Top of Document segment

NEW YORK (CNN) -- After a YouTube video showed panicked New Yorkers scrambling as a Boeing 747 flew frighteningly close to the lower Manhattan skyline, a former Homeland Security adviser questioned whether the man who approved the flyby should remain in his White House office.
Fran Townsend, who advised President George W. Bush for more than three years, called the move "crass insensitivity" in the wake of 9/11.
"I'd call this felony stupidity. This is probably not the right job for Mr. Caldera to be in if he didn't understand the likely reaction of New Yorkers, of the mayor," Townsend said Tuesday on CNN's "American Morning."
Louis Caldera, director of the White House Military Office, quickly apologized for Monday's incident after the planes prompted workers and residents to evacuate buildings in New York and New Jersey. Watch Townsend slam Caldera »
"Last week, I approved a mission over New York. I take responsibility for that decision," Caldera said. "While federal authorities took the proper steps to notify state and local authorities in New York and New Jersey, it's clear that the mission created confusion and disruption."
The Federal Aviation Administration said the aircraft, which functions as Air Force One when the president is aboard, was taking part in a classified, government-sanctioned photo shoot.
On Tuesday Sen. John McCain wrote a letter to Defense Secretary Robert Gates saying he was "profoundly disturbed" by the fly-over "against the backdrop of September 11."
"The supposed mission represents a fundamentally unsound exercise in military judgment and may have constituted an inappropriate use of Department of Defense resources," McCain, a ranking member of the Senate's Armed Services Committee wrote in the letter.
He requested an investigation into the cost of the flyover.
An Air Force source told CNN Tuesday that the White House Military Office planned a photo shoot over various Washington monuments next week but that it's now been cancelled.
An angry Mayor Michael Bloomberg said it "defies the imagination" that an agency would schedule the photo shoot so near the site of the September 11, 2001, attacks on the World Trade Center.
President Obama also reportedly expressed outrage. Sen. Charles Schumer, D-New York, said the FAA's decision to not announce the flyby "borders on being either cruel or very, very stupid."
The YouTube video shows dozens of people standing in a parking lot, watching the plane approach. As it nears, they begin to run. Someone unleashes an expletive. "Run, run!" says one person. "Oh my God," cries another.

Bottom of Document segment
Top of Dataset entries

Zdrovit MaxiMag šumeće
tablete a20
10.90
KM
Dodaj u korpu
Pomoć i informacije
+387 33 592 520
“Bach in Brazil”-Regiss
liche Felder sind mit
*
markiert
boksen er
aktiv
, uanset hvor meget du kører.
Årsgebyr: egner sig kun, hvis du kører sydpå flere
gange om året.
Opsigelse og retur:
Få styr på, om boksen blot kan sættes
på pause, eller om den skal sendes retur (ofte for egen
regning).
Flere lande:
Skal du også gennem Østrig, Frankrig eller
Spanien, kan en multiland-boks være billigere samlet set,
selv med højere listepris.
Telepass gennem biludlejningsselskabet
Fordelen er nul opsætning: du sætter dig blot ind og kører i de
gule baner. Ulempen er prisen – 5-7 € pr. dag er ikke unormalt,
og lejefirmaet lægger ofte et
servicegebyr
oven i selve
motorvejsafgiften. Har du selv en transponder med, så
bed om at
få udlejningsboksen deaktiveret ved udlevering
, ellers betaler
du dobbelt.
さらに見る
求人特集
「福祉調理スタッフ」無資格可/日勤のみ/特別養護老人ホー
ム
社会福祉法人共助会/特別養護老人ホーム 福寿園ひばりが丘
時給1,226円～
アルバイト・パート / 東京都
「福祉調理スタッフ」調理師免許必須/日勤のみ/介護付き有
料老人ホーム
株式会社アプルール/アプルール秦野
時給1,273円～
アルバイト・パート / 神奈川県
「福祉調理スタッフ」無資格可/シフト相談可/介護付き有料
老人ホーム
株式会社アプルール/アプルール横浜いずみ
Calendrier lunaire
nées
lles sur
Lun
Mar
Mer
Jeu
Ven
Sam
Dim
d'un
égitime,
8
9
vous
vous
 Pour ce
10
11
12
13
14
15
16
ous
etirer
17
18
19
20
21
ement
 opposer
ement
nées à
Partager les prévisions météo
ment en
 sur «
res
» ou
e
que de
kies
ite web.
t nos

Bottom of Dataset entries

Exercise tasks -
- A) Summarize the article on the Manhattan flyby in two sentences.
- B) According to the article on the Manhattan flyby, what was the aircraft taking part in?
- C) Quote the stretch of the article on the Manhattan flyby from "On Tuesday Sen." through "now been cancelled.".

Results by task -
- A) A Boeing 747 that serves as Air Force One flew close to lower Manhattan for a classified, government-sanctioned photo shoot, frightening people into evacuating buildings in New York and New Jersey. Louis Caldera, director of the White House Military Office, apologized and took responsibility, while Fran Townsend, Sen. John McCain, Mayor Michael Bloomberg, and Sen. Charles Schumer sharply criticized the flyby.

- B) A classified, government-sanctioned photo shoot.

- C)
On Tuesday Sen. John McCain wrote a letter to Defense Secretary Robert Gates saying he was "profoundly disturbed" by the fly-over "against the backdrop of September 11."
"The supposed mission represents a fundamentally unsound exercise in military judgment and may have constituted an inappropriate use of Department of Defense resources," McCain, a ranking member of the Senate's Armed Services Committee wrote in the letter.
He requested an investigation into the cost of the flyover.
An Air Force source told CNN Tuesday that the White House Military Office planned a photo shoot over various Washington monuments next week but that it's now been cancelled.